New York - Plan to Remove Bronx Expressway Gains Traction
New York - For more than a decade, a plan pushed by some South Bronx residents and transportation advocates has sat on the fringes of the State Transportation Department’s to-do list, in part because it would be a radical undoing: tearing down the Sheridan Expressway.
Although the plan has no real precedent in New York, advocates recite the benefits. They say it would ease traffic, improve neighborhood life and right a decades-old wrong committed by the master planner Robert Moses of building an unnecessary highway.
As other proposals for the Sheridan have been tossed aside, the idea to tear it down has improbably progressed to the center of the state’s rethinking of the highway, which runs only a mile and a quarter long between the Cross Bronx and Bruckner Expressways.
In the process, the Sheridan, a reliable thoroughfare for truckers and an eyesore for Hunts Point residents, has become something else: a battleground in a national fight to take urban spaces back from the automobile.
“We’re rolling back the freeway system,” said John Norquist, president and chief executive of the Congress for a New Urbanism, a group based in Chicago that promotes walkable cities. He pointed to Portland, Ore.; San Francisco; and Milwaukee, where he was mayor, as cities that have removed highways running through urban areas.
Mr. Norquist said the Sheridan was “a big important example because it’s in New York and it’s very visible; it would inspire other people that are trying to do the same thing.”
State transportation officials have been studying the Sheridan for years. They have narrowed the field of proposals to three, including a plan to “demap” the roadway, which would probably lead to its removal.
On Tuesday, officials will release long-awaited results of a study of the traffic implications for keeping and removing the Sheridan. While no final decision is expected, the report could presage the road’s fate.
“We realize that we can’t just look at the highway facility itself; we need to look at the impact of a highway through the community it runs through,” said Phillip Eng, the city’s regional director of the State Transportation Department. “It needs to focus on not just moving traffic.”

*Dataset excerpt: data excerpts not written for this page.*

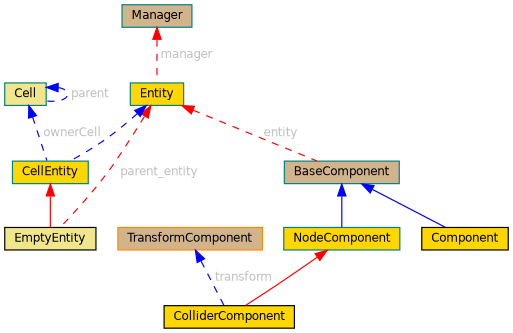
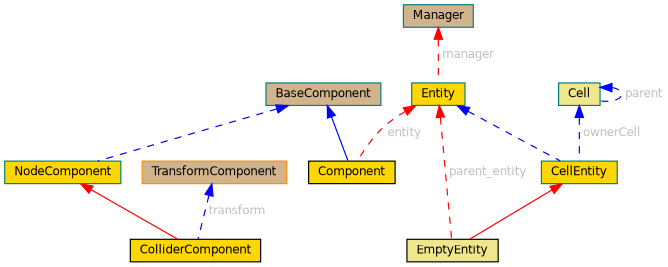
  digraph {
    node [color=teal fillcolor=gold fontname=Helvetica fontsize=10 shape=box style=filled]
    edge [color=blue dir=back fontname=Helvetica fontsize=10 labelfontname=Helvetica labelfontsize=10 style=dashed fontcolor=grey]
    n1 [color=black fontcolor=black height=0.2 label=ColliderComponent width=0.4]
    n2 [height=0.2 label=NodeComponent width=0.4]
    n3 [fillcolor=tan height=0.2 label=BaseComponent width=0.4]
    n4 [color=black height=0.2 label=Component width=0.4]
    n5 [color=black fillcolor=khaki height=0.2 label=EmptyEntity width=0.4]
    n6 [height=0.2 label=CellEntity width=0.4]
    n7 [height=0.2 label=Entity width=0.4]
    n8 [fillcolor=tan height=0.2 label=Manager width=0.4]
    n9 [fillcolor=khaki height=0.2 label=Cell width=0.4]
    n10 [color=darkorange fillcolor=tan height=0.2 label=TransformComponent width=0.4]
    n2 -> n1 [color=red style=solid fontcolor=""]
-   n3 -> n2 [style=solid fontcolor=""]
+   n3 -> n2 [fontcolor=""]
    n3 -> n4 [style=solid fontcolor=""]
    n6 -> n5 [color=red style=solid fontcolor=""]
-   n7 -> n3 [color=red label=" entity"]
+   n7 -> n4 [color=red label=" entity"]
    n7 -> n5 [color=red label=" parent_entity"]
    n7 -> n6 [fontcolor=""]
    n8 -> n7 [color=red label=" manager"]
    n9 -> n6 [label=" ownerCell"]
    n9 -> n9 [label=" parent"]
    n10 -> n1 [label=" transform"]
  }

The Sheridan carries roughly 50,000 vehicles a day, according to state officials. It provides a route for truckers to reach the major food distribution center in Hunts Point but also acts as a physical barrier between local residents and the Bronx River.

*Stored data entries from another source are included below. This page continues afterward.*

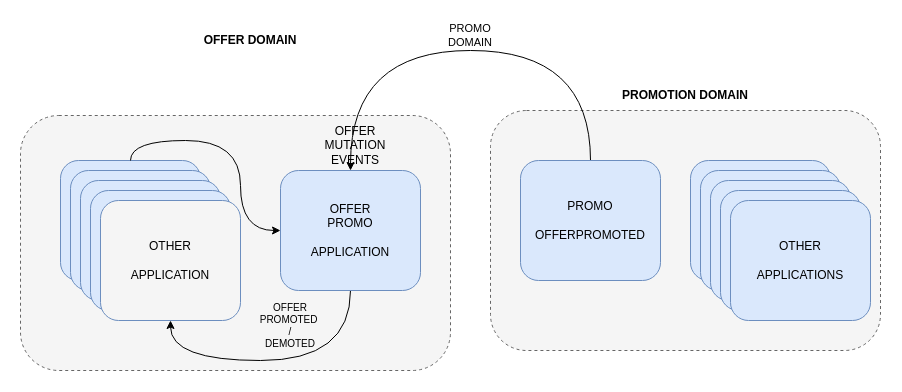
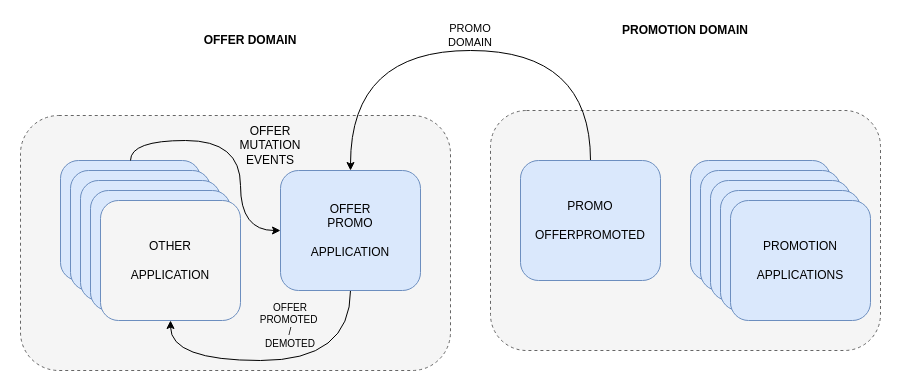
  <mxCell id="0" />
  <mxCell id="1" parent="0" />
  <mxCell id="2" value="" style="rounded=1;whiteSpace=wrap;html=1;dashed=1;fillColor=#f5f5f5;fontColor=#333333;strokeColor=#666666;sketch=0;" vertex="1" parent="1"><mxGeometry x="20" y="115" width="430" height="255" as="geometry" /></mxCell>
  <mxCell id="3" value="OFFER DOMAIN" style="text;html=1;strokeColor=none;fillColor=none;align=center;verticalAlign=middle;whiteSpace=wrap;rounded=0;dashed=1;fontStyle=1" vertex="1" parent="1"><mxGeometry x="190" y="25" width="120" height="30" as="geometry" /></mxCell>
  <mxCell id="4" value="" style="rounded=1;whiteSpace=wrap;html=1;dashed=1;fillColor=#f5f5f5;fontColor=#333333;strokeColor=#666666;sketch=0;" vertex="1" parent="1"><mxGeometry x="490" y="110" width="390" height="240" as="geometry" /></mxCell>
- <mxCell id="5" value="PROMOTION DOMAIN" style="text;html=1;strokeColor=none;fillColor=none;align=center;verticalAlign=middle;whiteSpace=wrap;rounded=0;dashed=1;fontStyle=1" vertex="1" parent="1"><mxGeometry x="615" y="80" width="140" height="30" as="geometry" /></mxCell>
+ <mxCell id="5" value="PROMOTION DOMAIN" style="text;html=1;strokeColor=none;fillColor=none;align=center;verticalAlign=middle;whiteSpace=wrap;rounded=0;dashed=1;fontStyle=1" vertex="1" parent="1"><mxGeometry x="615" y="15" width="140" height="30" as="geometry" /></mxCell>
  <mxCell id="6" value="" style="edgeStyle=orthogonalEdgeStyle;curved=1;rounded=0;orthogonalLoop=1;jettySize=auto;html=1;exitX=0.5;exitY=1;exitDx=0;exitDy=0;entryX=0.5;entryY=1;entryDx=0;entryDy=0;" edge="1" parent="1" source="7" target="15"><mxGeometry relative="1" as="geometry"><Array as="points"><mxPoint x="350" y="360" /><mxPoint x="170" y="360" /></Array></mxGeometry></mxCell>
  <mxCell id="7" value="OFFER&lt;br&gt;PROMO&lt;br&gt;&lt;br&gt;APPLICATION" style="rounded=1;whiteSpace=wrap;html=1;fillColor=#dae8fc;strokeColor=#6c8ebf;sketch=0;glass=0;" vertex="1" parent="1"><mxGeometry x="280" y="170" width="140" height="120" as="geometry" /></mxCell>
  <mxCell id="8" value="" style="edgeStyle=orthogonalEdgeStyle;rounded=0;orthogonalLoop=1;jettySize=auto;html=1;curved=1;" edge="1" parent="1" source="9" target="7"><mxGeometry relative="1" as="geometry"><Array as="points"><mxPoint x="590" y="50" /><mxPoint x="350" y="50" /></Array></mxGeometry></mxCell>
  <mxCell id="9" value="PROMO&lt;br&gt;&lt;br&gt;OFFERPROMOTED" style="rounded=1;whiteSpace=wrap;html=1;fillColor=#dae8fc;strokeColor=#6c8ebf;sketch=0;glass=0;" vertex="1" parent="1"><mxGeometry x="520" y="160" width="140" height="120" as="geometry" /></mxCell>
  <mxCell id="10" value="OTHER&lt;br&gt;OFFER&lt;br&gt;APPLICATION" style="rounded=1;whiteSpace=wrap;html=1;sketch=0;glass=0;fillColor=#dae8fc;strokeColor=#6c8ebf;" vertex="1" parent="1"><mxGeometry x="60" y="160" width="140" height="120" as="geometry" /></mxCell>
  <mxCell id="11" value="OTHER&lt;br&gt;OFFER&lt;br&gt;APPLICATION" style="rounded=1;whiteSpace=wrap;html=1;sketch=0;glass=0;fillColor=#dae8fc;strokeColor=#6c8ebf;" vertex="1" parent="1"><mxGeometry x="70" y="170" width="140" height="120" as="geometry" /></mxCell>
  <mxCell id="12" value="OTHER&lt;br&gt;OFFER&lt;br&gt;APPLICATION" style="rounded=1;whiteSpace=wrap;html=1;sketch=0;glass=0;fillColor=#dae8fc;strokeColor=#6c8ebf;" vertex="1" parent="1"><mxGeometry x="80" y="180" width="140" height="120" as="geometry" /></mxCell>
  <mxCell id="13" value="OTHER&lt;br&gt;OFFER&lt;br&gt;APPLICATION" style="rounded=1;whiteSpace=wrap;html=1;sketch=0;glass=0;fillColor=#dae8fc;strokeColor=#6c8ebf;" vertex="1" parent="1"><mxGeometry x="90" y="190" width="140" height="120" as="geometry" /></mxCell>
  <mxCell id="14" value="" style="edgeStyle=orthogonalEdgeStyle;curved=1;rounded=0;orthogonalLoop=1;jettySize=auto;html=1;exitX=0.5;exitY=0;exitDx=0;exitDy=0;" edge="1" parent="1" source="10" target="7"><mxGeometry relative="1" as="geometry" /></mxCell>
  <mxCell id="15" value="OTHER&lt;br&gt;&lt;br&gt;APPLICATION" style="rounded=1;whiteSpace=wrap;html=1;sketch=0;glass=0;fillColor=#f5f5f5;strokeColor=#6c8ebf;" vertex="1" parent="1"><mxGeometry x="100" y="200" width="140" height="120" as="geometry" /></mxCell>
  <mxCell id="16" value="OTHER&lt;br&gt;OFFER&lt;br&gt;APPLICATION" style="rounded=1;whiteSpace=wrap;html=1;sketch=0;glass=0;fillColor=#dae8fc;strokeColor=#6c8ebf;" vertex="1" parent="1"><mxGeometry x="690" y="160" width="140" height="120" as="geometry" /></mxCell>
  <mxCell id="17" value="OTHER&lt;br&gt;OFFER&lt;br&gt;APPLICATION" style="rounded=1;whiteSpace=wrap;html=1;sketch=0;glass=0;fillColor=#dae8fc;strokeColor=#6c8ebf;" vertex="1" parent="1"><mxGeometry x="700" y="170" width="140" height="120" as="geometry" /></mxCell>
  <mxCell id="18" value="OTHER&lt;br&gt;OFFER&lt;br&gt;APPLICATION" style="rounded=1;whiteSpace=wrap;html=1;sketch=0;glass=0;fillColor=#dae8fc;strokeColor=#6c8ebf;" vertex="1" parent="1"><mxGeometry x="710" y="180" width="140" height="120" as="geometry" /></mxCell>
  <mxCell id="19" value="OTHER&lt;br&gt;OFFER&lt;br&gt;APPLICATION" style="rounded=1;whiteSpace=wrap;html=1;sketch=0;glass=0;fillColor=#dae8fc;strokeColor=#6c8ebf;" vertex="1" parent="1"><mxGeometry x="720" y="190" width="140" height="120" as="geometry" /></mxCell>
- <mxCell id="20" value="OTHER&lt;br&gt;&lt;br&gt;APPLICATIONS" style="rounded=1;whiteSpace=wrap;html=1;sketch=0;glass=0;fillColor=#dae8fc;strokeColor=#6c8ebf;" vertex="1" parent="1"><mxGeometry x="730" y="200" width="140" height="120" as="geometry" /></mxCell>
+ <mxCell id="20" value="PROMOTION&lt;br&gt;&lt;br&gt;APPLICATIONS" style="rounded=1;whiteSpace=wrap;html=1;sketch=0;glass=0;fillColor=#dae8fc;strokeColor=#6c8ebf;" vertex="1" parent="1"><mxGeometry x="730" y="200" width="140" height="120" as="geometry" /></mxCell>
  <mxCell id="21" value="PROMO&lt;br style=&quot;font-size: 11px;&quot;&gt;DOMAIN" style="text;html=1;strokeColor=none;fillColor=none;align=center;verticalAlign=middle;whiteSpace=wrap;rounded=0;glass=0;sketch=0;fontSize=11;" vertex="1" parent="1"><mxGeometry x="440" y="20" width="60" height="30" as="geometry" /></mxCell>
  <mxCell id="22" value="OFFER&lt;br style=&quot;font-size: 10px;&quot;&gt;PROMOTED&amp;nbsp; /&lt;br style=&quot;font-size: 10px;&quot;&gt;DEMOTED" style="text;html=1;strokeColor=none;fillColor=none;align=center;verticalAlign=middle;whiteSpace=wrap;rounded=0;glass=0;sketch=0;fontSize=10;" vertex="1" parent="1"><mxGeometry x="260" y="310" width="60" height="30" as="geometry" /></mxCell>
- <mxCell id="23" value="OFFER&lt;br&gt;MUTATION&lt;br&gt;EVENTS" style="text;html=1;strokeColor=none;fillColor=none;align=center;verticalAlign=middle;whiteSpace=wrap;rounded=0;glass=0;sketch=0;" vertex="1" parent="1"><mxGeometry x="325" y="130" width="60" height="30" as="geometry" /></mxCell>
+ <mxCell id="23" value="OFFER&lt;br&gt;MUTATION&lt;br&gt;EVENTS" style="text;html=1;strokeColor=none;fillColor=none;align=center;verticalAlign=middle;whiteSpace=wrap;rounded=0;glass=0;sketch=0;" vertex="1" parent="1"><mxGeometry x="240" y="130" width="60" height="30" as="geometry" /></mxCell>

Removing the Sheridan would open up 13 acres of open space along the river, land that advocates want to connect with some 15 other acres of service roads and riverfront property to create 1,200 affordable housing units, commercial and industrial space, and amenities like playgrounds, swimming pools and soccer fields.

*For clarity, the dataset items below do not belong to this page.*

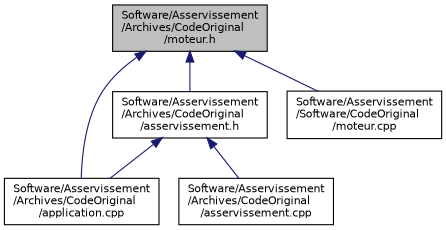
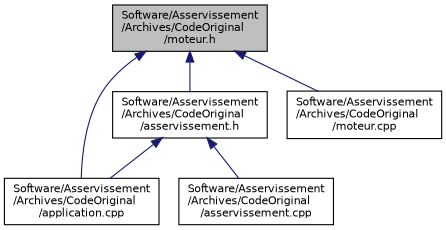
  digraph {
    node [color=black fillcolor=white fontname=Helvetica fontsize=10 shape=record style=filled]
    edge [color=midnightblue dir=back fontname=Helvetica fontsize=10 labelfontname=Helvetica labelfontsize=10 style=solid]
    n1 [fillcolor=grey75 fontcolor=black height=0.2 label="Software/Asservissement\l/Archives/CodeOriginal\l/moteur.h" width=0.4]
    n2 [height=0.2 label="Software/Asservissement\l/Archives/CodeOriginal\l/application.cpp" width=0.4]
    n3 [height=0.2 label="Software/Asservissement\l/Archives/CodeOriginal\l/asservissement.h" width=0.4]
-   n4 [height=0.2 label="Software/Asservissement\l/Software/CodeOriginal\l/moteur.cpp" width=0.4]
+   n4 [height=0.2 label="Software/Asservissement\l/Archives/CodeOriginal\l/moteur.cpp" width=0.4]
    n5 [height=0.2 label="Software/Asservissement\l/Archives/CodeOriginal\l/asservissement.cpp" width=0.4]
    n1 -> n2
    n1 -> n3
    n1 -> n4
    n3 -> n2
    n3 -> n5
  }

“This proposal is really rooted in the environmental justice battles that low-income communities have been fighting for decades,” said Joan Byron of the Pratt Center for Community Development, a member of the campaign to remove the Sheridan. “If you look at globally competitive cities, they’re all looking at the spaces they gave over to highways decades ago, and they’re rethinking those decisions.”
In contemplating Mr. Moses’ legacy, the Sheridan stands as more an asterisk than a triumph. It was conceived as cutting across the northeastern Bronx, but local opposition foiled the plan because the road would have gone through part of the Bronx Zoo.
Still, removing the Sheridan would be a bold decision; after all, it received a $27 million upgrade in 2004.
“The Sheridan, physically, is really a new highway,” said Sonia Pichardo, a State Transportation Department official.
The last major removal of a New York City highway was of elevated portions of the West Side Highway, most of which were removed in stages from 1976 to 1989. (In 1973, a truck fell through the highway at Gansevoort Street.)
The Southern Bronx River Watershed Alliance, a coalition of Bronx and citywide environmental, housing and transportation groups, say the Sheridan, no matter its condition, is unnecessary. It links two highways, the group points out, that already intersect to the east.
The plan to remove the highway proposes new ramps from the Bruckner that would improve access to the Hunts Point market. A plan to keep the Sheridan also calls for new ramps from the Bruckner to the market but seeks to preserve the Sheridan as an alternative to other traffic-clogged highways. A third plan essentially keeps the highway as it now stands. The state has been evaluating the traffic implications of all three plans since 2008.
For the thousands of truckers who pass through Hunts Point every night, improving the highway is seen as far more essential than a desire for open space.
“Eliminating the Sheridan would bring things backwards a bit and make it worse,” said Matthew D’Arrigo, a third-generation produce distributor and co-president of the Hunts Point Terminal Produce Cooperative Association. “The job is to try and fix the situation, not to make a park. This is about highway stuff and traffic.”
Mr. D’Arrigo said that even if the new route added just a few minutes of time to truckers’ trips to and from the market, “a few minutes of truckers’ time on a bad day will stifle the entire community.”